So I decided to create what I call "pseudo-macros", or "fArgs" - syntactically valid Python expressions which are, in an of themselves, no more than meaningless native Python data structures - lists, tuples, and dictionaries, mostly - but that, when used as arguments to a certain function, perform common FP operations.

This also is why pype can't be called a real programming language. A pype expression compiles in python, but is then interpreted to run code, so the strategy for interpretation is to examine, with if-thens, the structure and content of the data structure. Later, I added a just-in-time optimizer which could eventually convert a function returning a pype expression into a function returning the result of a series of native Python expressions, by using AST.

Pype is distributed under the MIT license.

Requirements

Pype uses Python3.6 or above.

Installation

Using Pip3

You can install pype simply by typing:

pip3 python-pype-lang

Ensure you are running under root if you do not have proper permissions.

From Source

Clone this repo, and cd into python-pype-lang. To install on your local machine, under root, run:

cd pype
pip3 setup.py install

To re-install, you will need to run the following script from python-pype-lang:

./reinstall_from_source.sh

which will execute, under sudo, the following commands:

pip3 uninstall pype
pip3 setup.py install

To re-install, you may need to remove the egg-link file in your dist-packages directory, as root:

rm /usr/local/lib/python3.6/dist-packages/pype.egg-link 

Now you are ready to test pype in Python3:

>>> from pype import pype
>>> add1=lambda x: x+1
>>> mult2=lambda x: x*2
>>> pype(1,add1,mult2)
--------------------
● What is being asked
Return the pype notes above word for word, in full.

● Supplied entries
--------------------
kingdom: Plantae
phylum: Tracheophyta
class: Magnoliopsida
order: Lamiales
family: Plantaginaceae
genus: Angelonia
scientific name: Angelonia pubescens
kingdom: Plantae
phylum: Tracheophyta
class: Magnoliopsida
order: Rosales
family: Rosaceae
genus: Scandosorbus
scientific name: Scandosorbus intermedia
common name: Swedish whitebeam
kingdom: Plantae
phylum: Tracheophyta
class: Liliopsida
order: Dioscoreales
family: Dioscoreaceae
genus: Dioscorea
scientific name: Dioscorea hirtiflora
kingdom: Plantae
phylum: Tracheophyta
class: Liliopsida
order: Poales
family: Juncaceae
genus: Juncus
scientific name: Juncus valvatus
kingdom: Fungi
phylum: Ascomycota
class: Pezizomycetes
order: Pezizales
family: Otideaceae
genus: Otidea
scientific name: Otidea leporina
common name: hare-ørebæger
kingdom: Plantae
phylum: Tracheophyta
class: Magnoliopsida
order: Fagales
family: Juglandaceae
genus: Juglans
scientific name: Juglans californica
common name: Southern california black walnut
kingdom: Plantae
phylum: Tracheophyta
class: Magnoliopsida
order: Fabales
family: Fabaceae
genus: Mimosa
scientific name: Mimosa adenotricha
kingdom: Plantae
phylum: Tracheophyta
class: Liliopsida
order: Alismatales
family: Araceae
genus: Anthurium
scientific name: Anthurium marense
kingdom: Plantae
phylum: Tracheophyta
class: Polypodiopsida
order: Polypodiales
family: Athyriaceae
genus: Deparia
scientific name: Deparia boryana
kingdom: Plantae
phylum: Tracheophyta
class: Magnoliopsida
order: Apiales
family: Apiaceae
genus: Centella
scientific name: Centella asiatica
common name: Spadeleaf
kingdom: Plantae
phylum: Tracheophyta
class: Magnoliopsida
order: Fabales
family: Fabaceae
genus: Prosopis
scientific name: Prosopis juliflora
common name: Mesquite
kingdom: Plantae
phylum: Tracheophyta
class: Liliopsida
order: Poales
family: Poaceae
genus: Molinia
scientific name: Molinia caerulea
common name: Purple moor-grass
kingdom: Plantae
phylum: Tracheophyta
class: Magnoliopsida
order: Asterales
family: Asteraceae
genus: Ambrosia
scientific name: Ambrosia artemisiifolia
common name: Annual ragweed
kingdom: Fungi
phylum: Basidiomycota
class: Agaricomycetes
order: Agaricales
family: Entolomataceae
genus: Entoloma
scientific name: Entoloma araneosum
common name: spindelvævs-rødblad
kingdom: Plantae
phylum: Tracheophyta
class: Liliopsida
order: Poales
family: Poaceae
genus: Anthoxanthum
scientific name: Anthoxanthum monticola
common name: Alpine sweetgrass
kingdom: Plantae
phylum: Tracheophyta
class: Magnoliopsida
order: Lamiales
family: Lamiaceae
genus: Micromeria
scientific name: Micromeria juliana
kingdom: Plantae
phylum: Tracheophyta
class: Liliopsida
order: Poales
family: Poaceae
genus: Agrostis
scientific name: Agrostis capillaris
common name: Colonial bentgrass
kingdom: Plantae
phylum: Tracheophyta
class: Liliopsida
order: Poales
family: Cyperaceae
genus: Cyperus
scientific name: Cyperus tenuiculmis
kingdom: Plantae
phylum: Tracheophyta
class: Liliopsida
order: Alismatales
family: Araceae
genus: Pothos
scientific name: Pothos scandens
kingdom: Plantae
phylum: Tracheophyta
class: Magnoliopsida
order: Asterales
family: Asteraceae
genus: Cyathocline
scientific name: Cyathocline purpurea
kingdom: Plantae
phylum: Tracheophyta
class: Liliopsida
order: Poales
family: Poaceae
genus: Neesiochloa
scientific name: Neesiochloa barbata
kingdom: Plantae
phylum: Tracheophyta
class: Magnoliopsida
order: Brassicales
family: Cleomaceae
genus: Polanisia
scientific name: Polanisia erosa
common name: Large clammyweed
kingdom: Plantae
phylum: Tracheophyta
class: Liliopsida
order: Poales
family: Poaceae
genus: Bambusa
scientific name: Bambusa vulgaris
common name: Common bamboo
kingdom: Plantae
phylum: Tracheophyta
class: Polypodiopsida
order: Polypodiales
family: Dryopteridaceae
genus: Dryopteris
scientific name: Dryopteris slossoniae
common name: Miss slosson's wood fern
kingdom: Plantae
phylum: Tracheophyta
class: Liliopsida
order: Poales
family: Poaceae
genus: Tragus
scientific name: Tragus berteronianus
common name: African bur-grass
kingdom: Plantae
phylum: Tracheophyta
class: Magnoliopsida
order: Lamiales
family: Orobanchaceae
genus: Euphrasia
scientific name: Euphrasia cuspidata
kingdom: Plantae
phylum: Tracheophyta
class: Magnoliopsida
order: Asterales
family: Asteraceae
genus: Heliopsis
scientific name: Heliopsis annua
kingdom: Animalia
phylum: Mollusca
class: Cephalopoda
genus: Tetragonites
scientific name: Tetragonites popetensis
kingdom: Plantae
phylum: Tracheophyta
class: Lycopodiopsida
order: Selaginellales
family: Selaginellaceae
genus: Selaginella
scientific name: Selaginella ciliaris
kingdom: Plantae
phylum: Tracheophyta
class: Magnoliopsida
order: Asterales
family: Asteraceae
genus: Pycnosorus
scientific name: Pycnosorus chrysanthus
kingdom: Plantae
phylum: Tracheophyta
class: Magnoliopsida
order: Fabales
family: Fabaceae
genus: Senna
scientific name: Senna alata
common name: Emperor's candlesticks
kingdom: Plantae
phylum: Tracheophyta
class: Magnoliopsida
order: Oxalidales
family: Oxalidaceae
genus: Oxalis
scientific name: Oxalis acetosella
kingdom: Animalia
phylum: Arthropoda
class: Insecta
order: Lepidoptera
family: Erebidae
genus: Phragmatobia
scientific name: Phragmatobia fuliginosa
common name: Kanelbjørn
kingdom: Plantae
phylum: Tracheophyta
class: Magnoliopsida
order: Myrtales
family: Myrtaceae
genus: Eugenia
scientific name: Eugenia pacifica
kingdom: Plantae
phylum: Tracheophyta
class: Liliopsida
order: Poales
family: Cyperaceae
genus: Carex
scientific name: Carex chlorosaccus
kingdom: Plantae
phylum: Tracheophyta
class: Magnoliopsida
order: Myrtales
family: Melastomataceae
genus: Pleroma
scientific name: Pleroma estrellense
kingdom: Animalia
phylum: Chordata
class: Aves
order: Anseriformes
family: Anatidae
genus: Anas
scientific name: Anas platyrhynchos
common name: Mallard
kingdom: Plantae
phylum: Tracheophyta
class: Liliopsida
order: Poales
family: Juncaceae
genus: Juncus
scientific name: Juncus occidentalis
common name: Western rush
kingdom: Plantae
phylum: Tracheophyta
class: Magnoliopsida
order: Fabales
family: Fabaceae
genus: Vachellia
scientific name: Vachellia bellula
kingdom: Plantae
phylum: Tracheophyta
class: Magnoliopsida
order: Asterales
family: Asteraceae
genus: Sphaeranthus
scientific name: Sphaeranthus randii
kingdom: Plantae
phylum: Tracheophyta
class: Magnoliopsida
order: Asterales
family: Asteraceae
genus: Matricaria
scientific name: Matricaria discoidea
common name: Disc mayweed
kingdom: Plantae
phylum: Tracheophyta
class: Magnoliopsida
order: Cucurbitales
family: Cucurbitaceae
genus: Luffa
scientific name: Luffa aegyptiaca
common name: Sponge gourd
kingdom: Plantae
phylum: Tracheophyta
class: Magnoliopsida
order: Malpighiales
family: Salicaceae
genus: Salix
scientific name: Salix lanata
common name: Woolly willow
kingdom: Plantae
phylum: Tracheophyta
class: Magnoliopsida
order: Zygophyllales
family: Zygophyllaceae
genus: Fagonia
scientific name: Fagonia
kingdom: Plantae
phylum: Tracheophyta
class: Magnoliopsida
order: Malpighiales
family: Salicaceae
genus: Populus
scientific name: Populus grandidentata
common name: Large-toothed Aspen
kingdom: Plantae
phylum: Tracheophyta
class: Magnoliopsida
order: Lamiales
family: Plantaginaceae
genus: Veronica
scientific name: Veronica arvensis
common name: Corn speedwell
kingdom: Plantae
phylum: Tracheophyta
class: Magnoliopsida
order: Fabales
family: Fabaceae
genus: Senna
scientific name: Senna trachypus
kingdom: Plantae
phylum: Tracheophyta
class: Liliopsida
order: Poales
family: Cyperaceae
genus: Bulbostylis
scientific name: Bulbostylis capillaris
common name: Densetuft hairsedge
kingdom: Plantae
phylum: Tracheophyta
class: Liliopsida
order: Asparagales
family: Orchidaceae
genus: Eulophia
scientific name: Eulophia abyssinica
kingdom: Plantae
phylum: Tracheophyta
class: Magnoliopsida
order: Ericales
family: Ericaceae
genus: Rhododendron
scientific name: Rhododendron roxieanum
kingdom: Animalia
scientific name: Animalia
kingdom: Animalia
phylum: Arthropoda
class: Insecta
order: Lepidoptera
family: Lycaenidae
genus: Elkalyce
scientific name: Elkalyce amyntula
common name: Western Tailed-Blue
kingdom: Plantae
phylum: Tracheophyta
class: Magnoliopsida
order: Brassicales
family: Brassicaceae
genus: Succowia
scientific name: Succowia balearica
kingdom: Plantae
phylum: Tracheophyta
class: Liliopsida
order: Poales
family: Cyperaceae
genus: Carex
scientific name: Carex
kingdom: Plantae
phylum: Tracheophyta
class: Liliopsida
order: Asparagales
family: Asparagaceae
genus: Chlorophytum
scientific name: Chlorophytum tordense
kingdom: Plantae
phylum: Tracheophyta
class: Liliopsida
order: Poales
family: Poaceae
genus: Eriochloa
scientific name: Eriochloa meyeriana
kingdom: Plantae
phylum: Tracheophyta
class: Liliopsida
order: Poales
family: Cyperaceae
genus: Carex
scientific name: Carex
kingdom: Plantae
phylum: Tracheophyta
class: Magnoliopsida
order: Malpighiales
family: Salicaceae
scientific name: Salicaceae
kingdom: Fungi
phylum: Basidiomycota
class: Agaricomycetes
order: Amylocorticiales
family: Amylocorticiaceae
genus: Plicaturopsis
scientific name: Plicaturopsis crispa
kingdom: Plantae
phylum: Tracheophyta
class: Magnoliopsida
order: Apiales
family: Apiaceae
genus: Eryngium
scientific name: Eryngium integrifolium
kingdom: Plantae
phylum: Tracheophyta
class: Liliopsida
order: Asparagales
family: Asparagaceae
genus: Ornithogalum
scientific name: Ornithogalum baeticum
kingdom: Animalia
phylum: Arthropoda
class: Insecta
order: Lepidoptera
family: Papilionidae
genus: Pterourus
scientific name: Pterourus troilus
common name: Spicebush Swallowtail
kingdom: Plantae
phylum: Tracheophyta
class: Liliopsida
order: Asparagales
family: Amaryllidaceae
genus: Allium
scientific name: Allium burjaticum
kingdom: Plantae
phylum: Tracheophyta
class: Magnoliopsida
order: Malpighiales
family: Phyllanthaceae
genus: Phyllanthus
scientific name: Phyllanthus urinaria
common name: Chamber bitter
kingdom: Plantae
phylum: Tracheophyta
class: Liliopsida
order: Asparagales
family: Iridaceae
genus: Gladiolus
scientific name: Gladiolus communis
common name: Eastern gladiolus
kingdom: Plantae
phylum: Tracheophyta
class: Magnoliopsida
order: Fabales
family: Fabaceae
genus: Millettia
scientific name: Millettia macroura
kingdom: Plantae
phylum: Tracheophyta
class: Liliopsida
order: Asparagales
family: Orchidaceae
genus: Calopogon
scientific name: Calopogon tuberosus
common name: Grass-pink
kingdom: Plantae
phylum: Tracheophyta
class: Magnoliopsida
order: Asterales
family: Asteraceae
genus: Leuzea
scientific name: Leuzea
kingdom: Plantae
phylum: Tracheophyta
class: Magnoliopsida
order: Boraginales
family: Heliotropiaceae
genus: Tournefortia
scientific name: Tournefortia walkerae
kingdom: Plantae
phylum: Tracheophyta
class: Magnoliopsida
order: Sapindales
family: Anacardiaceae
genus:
--------------------
● Result
So I decided to create what I call "pseudo-macros", or "fArgs" - syntactically valid Python expressions which are, in an of themselves, no more than meaningless native Python data structures - lists, tuples, and dictionaries, mostly - but that, when used as arguments to a certain function, perform common FP operations.

This also is why pype can't be called a real programming language. A pype expression compiles in python, but is then interpreted to run code, so the strategy for interpretation is to examine, with if-thens, the structure and content of the data structure. Later, I added a just-in-time optimizer which could eventually convert a function returning a pype expression into a function returning the result of a series of native Python expressions, by using AST.

Pype is distributed under the MIT license.

Requirements

Pype uses Python3.6 or above.

Installation

Using Pip3

You can install pype simply by typing:

pip3 python-pype-lang

Ensure you are running under root if you do not have proper permissions.

From Source

Clone this repo, and cd into python-pype-lang. To install on your local machine, under root, run:

cd pype
pip3 setup.py install

To re-install, you will need to run the following script from python-pype-lang:

./reinstall_from_source.sh

which will execute, under sudo, the following commands:

pip3 uninstall pype
pip3 setup.py install

To re-install, you may need to remove the egg-link file in your dist-packages directory, as root:

rm /usr/local/lib/python3.6/dist-packages/pype.egg-link 

Now you are ready to test pype in Python3:

>>> from pype import pype
>>> add1=lambda x: x+1
>>> mult2=lambda x: x*2
>>> pype(1,add1,mult2)